Task inputs below:

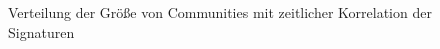 \begin{figure}[th!]
  \caption{Verteilung der Größe von Communities mit zeitlicher
    Korrelation der Signaturen}
  \label{fig:time-corrdist}
\end{figure}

End of Task inputs.

◆ **Task**: The answer is a portion of the data. Write out exactly the line with "Communities mit zeitlicher" and all lines after it.

◆ **Output for this task**:
  \caption{Verteilung der Größe von Communities mit zeitlicher
    Korrelation der Signaturen}
  \label{fig:time-corrdist}
\end{figure}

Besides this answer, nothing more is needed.